- EXERCISE REQUIREMENTS: Output the records below verbatim, minus the pictures.
START TASK MATERIAL
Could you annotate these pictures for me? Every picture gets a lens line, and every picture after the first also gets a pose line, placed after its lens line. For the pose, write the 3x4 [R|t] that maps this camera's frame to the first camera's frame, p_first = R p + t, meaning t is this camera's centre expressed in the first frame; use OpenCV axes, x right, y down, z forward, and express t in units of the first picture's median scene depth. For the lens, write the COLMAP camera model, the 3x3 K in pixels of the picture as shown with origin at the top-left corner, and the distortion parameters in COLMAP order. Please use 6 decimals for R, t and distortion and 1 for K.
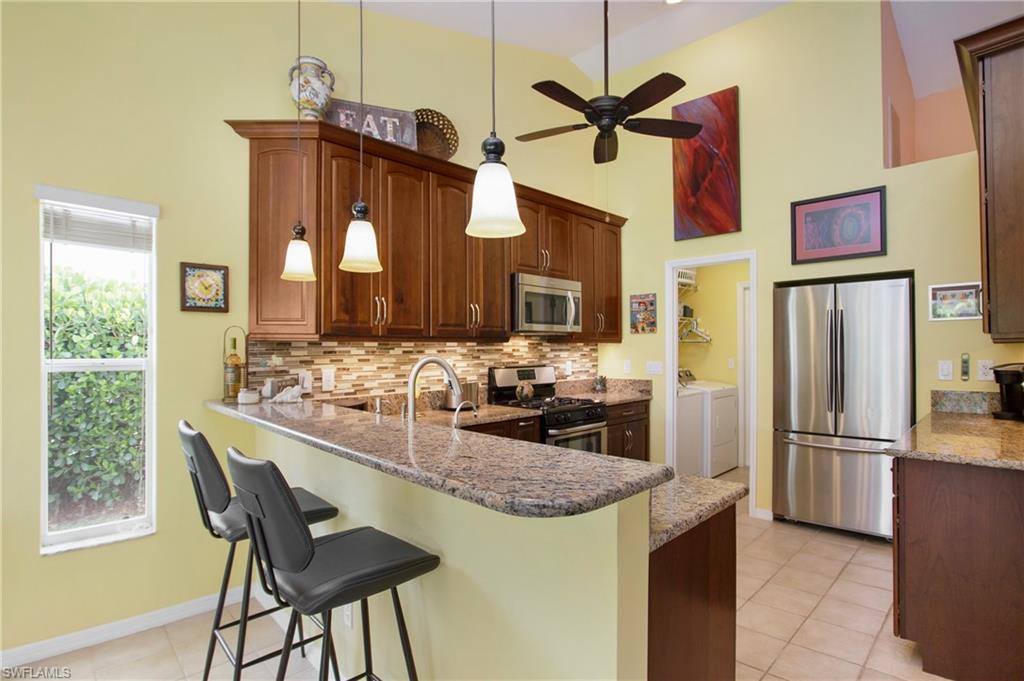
lens RADIAL K [[508.1, 0, 546.1], [0, 508.1, 347.5], [0, 0, 1]] dist [-0.032036, 0.000568]
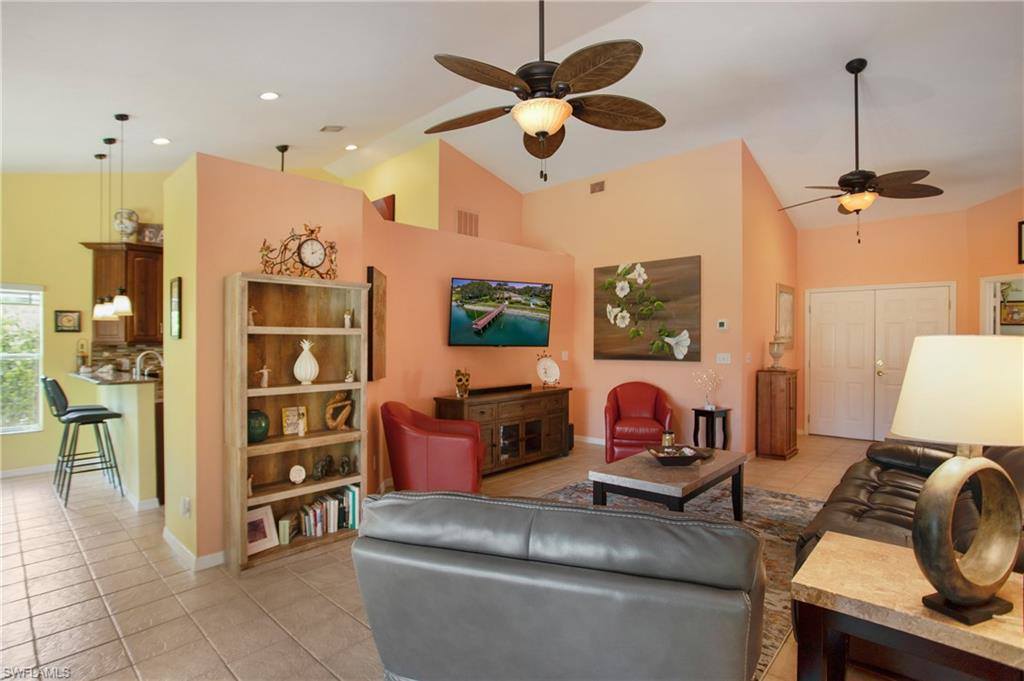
lens RADIAL K [[503.0, 0, 520.6], [0, 503.0, 345.7], [0, 0, 1]] dist [0.002516, 0.000445]
pose [[0.999886, -0.004438, 0.014456, 1.159664], [0.004520, 0.999974, -0.005652, 0.009921], [-0.014430, 0.005716, 0.999880, -1.133714]]
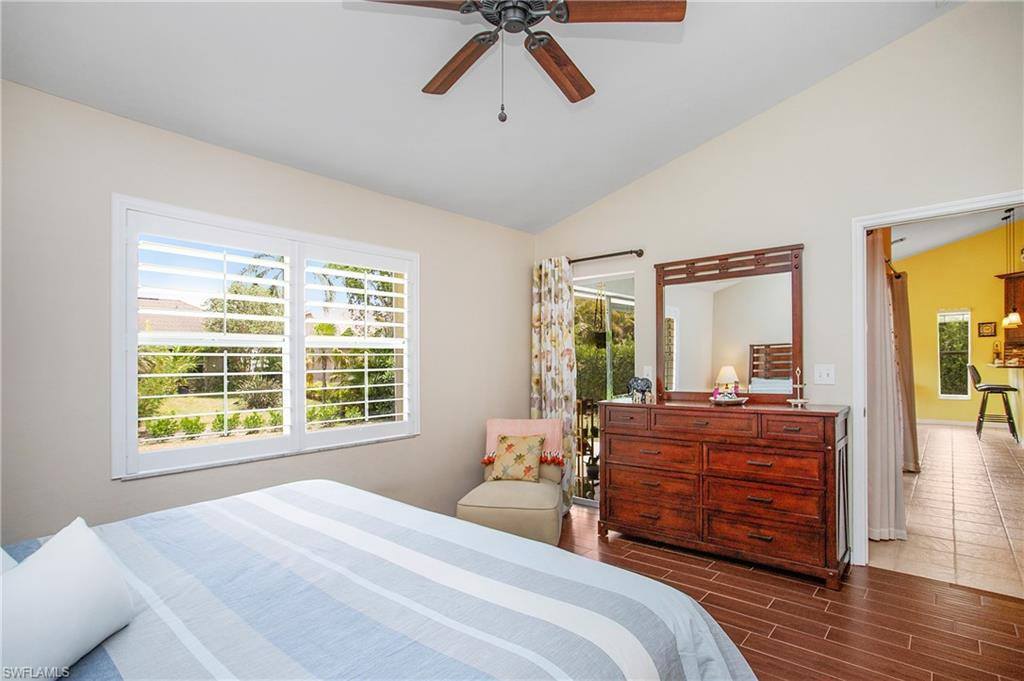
lens RADIAL K [[488.8, 0, 512.0], [0, 488.8, 359.4], [0, 0, 1]] dist [0.001448, 0.000356]
pose [[0.047898, -0.000699, -0.998852, 2.199530], [0.009125, 0.999958, -0.000263, 0.047812], [0.998811, -0.009102, 0.047902, -2.104663]]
END TASK MATERIAL
- ANSWER SPACE:
Could you annotate these pictures for me? Every picture gets a lens line, and every picture after the first also gets a pose line, placed after its lens line. For the pose, write the 3x4 [R|t] that maps this camera's frame to the first camera's frame, p_first = R p + t, meaning t is this camera's centre expressed in the first frame; use OpenCV axes, x right, y down, z forward, and express t in units of the first picture's median scene depth. For the lens, write the COLMAP camera model, the 3x3 K in pixels of the picture as shown with origin at the top-left corner, and the distortion parameters in COLMAP order. Please use 6 decimals for R, t and distortion and 1 for K.
lens RADIAL K [[508.1, 0, 546.1], [0, 508.1, 347.5], [0, 0, 1]] dist [-0.032036, 0.000568]
lens RADIAL K [[503.0, 0, 520.6], [0, 503.0, 345.7], [0, 0, 1]] dist [0.002516, 0.000445]
pose [[0.999886, -0.004438, 0.014456, 1.159664], [0.004520, 0.999974, -0.005652, 0.009921], [-0.014430, 0.005716, 0.999880, -1.133714]]
lens RADIAL K [[488.8, 0, 512.0], [0, 488.8, 359.4], [0, 0, 1]] dist [0.001448, 0.000356]
pose [[0.047898, -0.000699, -0.998852, 2.199530], [0.009125, 0.999958, -0.000263, 0.047812], [0.998811, -0.009102, 0.047902, -2.104663]]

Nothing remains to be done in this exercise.